Was ist mit Schäden am Ulmer Münster?
Der Anwalt rechnet damit, dass auf die Klima-Kletterer eine Rechnung in Höhe von „ein paar tausend Euro“ zukomme. Dass durch die Klettertour Beschädigungen am Münsterturm entstanden sind, glaubt Schulz nicht. Denn die Aktivisten wüssten, um den Wert des Münsters und der Einbuße an öffentlicher Unterstützung, falls sie das Ulmer Wahrzeichen beschädigt hätten. Eine Auskunft bei der Münsterbauhütte war zunächst nicht zu bekommen.
Das Ordnungsamt der Stadt und die Polizei untersagten die Kletter-Aktion, nachdem der Münsterdekan Torsten Krannich eine Anzeige wegen Hausfriedensbruch erstattet hatte. Ein Straftatbestand sei in diesem Fall womöglich nicht zutreffend, meint der Anwalt, schließlich habe „kein Eindringen“ der Kletterer in das Gebäude stattgefunden.
„Wäre Jesus Klimaaktivist?“
Es wird dauern, bis sämtliche beteiligten Stellen berechnet haben, wie hoch die Rechnung ausfällt, die an die Aktivisten geschickt wird. Die Feuerwehr führt etwa eine vom Ulmer Gemeinderat abgesegnete Liste, auf der alle Kostenpunkte ganz genau aufgeführt werden. Vom Löschzug bis hin zu einem einzigen Feuerwehrmann pro Stunde. Auch die Polizei hat solche Listen, die in Rechnungen münden, die über den Normalfall hinausgehen. Was der Normalfall ist, darüber dürfte auch vor Gericht noch gestritten werden.

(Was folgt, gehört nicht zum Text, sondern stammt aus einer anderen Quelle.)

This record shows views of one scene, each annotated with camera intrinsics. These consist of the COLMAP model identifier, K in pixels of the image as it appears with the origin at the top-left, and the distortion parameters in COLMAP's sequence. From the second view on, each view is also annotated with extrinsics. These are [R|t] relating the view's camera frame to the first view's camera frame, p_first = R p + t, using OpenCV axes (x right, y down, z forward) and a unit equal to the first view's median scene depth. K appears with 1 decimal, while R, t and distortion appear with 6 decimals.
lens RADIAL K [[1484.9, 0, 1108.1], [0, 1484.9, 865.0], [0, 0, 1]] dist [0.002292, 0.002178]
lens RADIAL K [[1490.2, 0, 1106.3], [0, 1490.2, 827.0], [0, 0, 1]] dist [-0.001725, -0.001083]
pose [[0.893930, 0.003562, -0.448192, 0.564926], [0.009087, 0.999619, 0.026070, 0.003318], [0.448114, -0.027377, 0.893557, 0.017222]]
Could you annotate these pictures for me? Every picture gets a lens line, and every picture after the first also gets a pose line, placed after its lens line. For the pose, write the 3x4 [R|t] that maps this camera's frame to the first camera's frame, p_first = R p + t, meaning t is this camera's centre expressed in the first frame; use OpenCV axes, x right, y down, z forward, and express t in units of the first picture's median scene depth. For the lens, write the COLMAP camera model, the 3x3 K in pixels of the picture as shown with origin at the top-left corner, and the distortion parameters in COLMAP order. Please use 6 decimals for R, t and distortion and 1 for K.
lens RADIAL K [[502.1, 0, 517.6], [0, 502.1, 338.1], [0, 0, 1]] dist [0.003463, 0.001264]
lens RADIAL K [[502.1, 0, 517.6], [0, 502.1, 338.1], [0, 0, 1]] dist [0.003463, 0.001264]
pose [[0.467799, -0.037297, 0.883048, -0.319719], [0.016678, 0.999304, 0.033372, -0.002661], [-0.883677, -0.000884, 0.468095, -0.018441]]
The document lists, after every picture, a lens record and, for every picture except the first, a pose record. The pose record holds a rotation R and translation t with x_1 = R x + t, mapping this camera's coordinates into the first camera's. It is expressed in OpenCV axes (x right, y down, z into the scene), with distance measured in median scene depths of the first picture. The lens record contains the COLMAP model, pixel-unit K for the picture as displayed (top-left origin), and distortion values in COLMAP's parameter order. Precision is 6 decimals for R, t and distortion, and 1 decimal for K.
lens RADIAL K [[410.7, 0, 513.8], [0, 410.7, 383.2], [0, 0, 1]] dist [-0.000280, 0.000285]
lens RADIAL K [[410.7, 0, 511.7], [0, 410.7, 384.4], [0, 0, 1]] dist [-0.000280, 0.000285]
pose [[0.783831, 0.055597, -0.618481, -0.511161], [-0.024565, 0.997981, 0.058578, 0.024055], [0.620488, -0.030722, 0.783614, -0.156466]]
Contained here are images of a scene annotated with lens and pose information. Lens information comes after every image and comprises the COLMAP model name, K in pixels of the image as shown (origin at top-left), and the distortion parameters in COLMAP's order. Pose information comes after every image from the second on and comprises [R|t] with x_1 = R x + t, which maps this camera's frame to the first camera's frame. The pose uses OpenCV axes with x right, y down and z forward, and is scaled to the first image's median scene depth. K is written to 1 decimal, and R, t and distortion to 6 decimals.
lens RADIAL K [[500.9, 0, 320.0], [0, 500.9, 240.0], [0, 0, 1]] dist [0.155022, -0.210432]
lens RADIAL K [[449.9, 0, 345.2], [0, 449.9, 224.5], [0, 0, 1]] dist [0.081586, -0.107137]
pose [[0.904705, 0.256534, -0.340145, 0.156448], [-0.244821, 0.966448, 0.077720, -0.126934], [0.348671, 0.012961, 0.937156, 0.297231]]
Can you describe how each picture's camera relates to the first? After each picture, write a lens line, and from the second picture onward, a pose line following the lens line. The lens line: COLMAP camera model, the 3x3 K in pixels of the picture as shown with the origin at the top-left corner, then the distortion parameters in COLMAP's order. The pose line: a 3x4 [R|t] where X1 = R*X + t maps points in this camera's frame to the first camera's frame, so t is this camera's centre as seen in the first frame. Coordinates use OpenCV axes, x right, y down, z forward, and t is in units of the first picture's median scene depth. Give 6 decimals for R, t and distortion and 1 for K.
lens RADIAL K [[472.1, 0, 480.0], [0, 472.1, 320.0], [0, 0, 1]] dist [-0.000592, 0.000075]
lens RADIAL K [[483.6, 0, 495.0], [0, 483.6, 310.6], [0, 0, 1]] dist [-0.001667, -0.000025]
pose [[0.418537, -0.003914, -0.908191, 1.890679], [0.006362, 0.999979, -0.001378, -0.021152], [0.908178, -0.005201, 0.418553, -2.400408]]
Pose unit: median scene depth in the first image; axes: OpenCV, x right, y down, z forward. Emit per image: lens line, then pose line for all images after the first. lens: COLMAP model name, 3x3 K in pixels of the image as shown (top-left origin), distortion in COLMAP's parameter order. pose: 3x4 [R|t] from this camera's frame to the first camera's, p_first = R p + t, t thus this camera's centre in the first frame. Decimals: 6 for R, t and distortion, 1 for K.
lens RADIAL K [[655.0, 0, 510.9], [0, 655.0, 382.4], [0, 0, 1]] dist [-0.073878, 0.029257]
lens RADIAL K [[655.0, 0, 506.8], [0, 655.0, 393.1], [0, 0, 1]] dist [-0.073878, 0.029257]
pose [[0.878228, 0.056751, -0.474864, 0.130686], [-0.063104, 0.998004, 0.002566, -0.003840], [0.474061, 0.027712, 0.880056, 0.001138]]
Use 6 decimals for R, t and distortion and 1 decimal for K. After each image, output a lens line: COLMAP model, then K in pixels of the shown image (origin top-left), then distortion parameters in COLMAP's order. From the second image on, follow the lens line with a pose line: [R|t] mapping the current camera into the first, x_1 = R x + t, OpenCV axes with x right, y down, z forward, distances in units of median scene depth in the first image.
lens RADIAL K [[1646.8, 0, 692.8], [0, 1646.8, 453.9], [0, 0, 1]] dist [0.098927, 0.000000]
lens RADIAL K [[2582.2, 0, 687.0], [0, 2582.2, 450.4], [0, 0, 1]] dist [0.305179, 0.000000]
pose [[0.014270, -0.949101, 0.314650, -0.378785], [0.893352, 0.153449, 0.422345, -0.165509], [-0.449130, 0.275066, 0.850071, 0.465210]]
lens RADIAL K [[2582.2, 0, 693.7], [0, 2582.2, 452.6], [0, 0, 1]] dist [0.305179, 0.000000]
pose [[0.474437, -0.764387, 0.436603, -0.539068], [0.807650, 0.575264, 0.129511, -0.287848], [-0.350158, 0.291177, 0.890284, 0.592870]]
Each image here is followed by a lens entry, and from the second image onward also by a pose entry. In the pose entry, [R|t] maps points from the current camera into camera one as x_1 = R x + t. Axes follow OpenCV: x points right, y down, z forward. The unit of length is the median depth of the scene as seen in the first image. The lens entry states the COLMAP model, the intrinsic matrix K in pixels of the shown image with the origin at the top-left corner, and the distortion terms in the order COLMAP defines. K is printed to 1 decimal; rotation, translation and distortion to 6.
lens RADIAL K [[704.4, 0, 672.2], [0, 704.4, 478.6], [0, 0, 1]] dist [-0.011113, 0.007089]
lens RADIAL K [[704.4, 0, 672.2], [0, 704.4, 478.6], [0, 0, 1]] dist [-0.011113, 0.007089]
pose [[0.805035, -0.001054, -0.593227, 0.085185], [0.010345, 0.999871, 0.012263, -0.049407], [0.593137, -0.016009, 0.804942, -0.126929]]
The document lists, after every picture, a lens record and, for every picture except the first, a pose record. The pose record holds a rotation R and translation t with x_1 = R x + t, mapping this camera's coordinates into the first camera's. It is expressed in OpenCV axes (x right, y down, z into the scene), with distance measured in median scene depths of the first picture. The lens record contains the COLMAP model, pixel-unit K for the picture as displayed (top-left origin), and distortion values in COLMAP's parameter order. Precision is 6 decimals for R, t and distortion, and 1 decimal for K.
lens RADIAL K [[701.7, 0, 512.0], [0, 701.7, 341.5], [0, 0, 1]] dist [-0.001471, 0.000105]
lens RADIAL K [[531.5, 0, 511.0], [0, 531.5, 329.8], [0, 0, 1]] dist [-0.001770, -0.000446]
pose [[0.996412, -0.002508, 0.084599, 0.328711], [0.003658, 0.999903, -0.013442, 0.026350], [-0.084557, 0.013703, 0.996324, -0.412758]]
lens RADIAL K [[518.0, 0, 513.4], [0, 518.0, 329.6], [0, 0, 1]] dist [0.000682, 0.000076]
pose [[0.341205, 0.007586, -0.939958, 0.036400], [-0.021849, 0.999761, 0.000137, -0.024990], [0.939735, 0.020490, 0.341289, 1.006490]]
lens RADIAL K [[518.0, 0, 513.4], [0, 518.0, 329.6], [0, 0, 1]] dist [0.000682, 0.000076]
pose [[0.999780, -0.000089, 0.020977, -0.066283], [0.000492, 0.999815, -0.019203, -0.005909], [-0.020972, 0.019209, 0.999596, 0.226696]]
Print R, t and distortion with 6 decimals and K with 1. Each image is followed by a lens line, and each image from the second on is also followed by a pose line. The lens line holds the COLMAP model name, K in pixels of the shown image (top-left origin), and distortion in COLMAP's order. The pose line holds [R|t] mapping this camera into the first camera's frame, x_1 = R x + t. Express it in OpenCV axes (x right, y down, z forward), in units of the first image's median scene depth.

Was war passiert? Diese drei jungen Menschen waren am frühen Dienstagmorgen auf das Ulmer Münster in 70 Meter Höhe geklettert, wurden dann heruntergeholt und vorläufig festgenommen. Sie hatten ein 100-Quadratmeter-Banner mit der Frage: „Wäre Jesus Klimaaktivist?“, entrollt.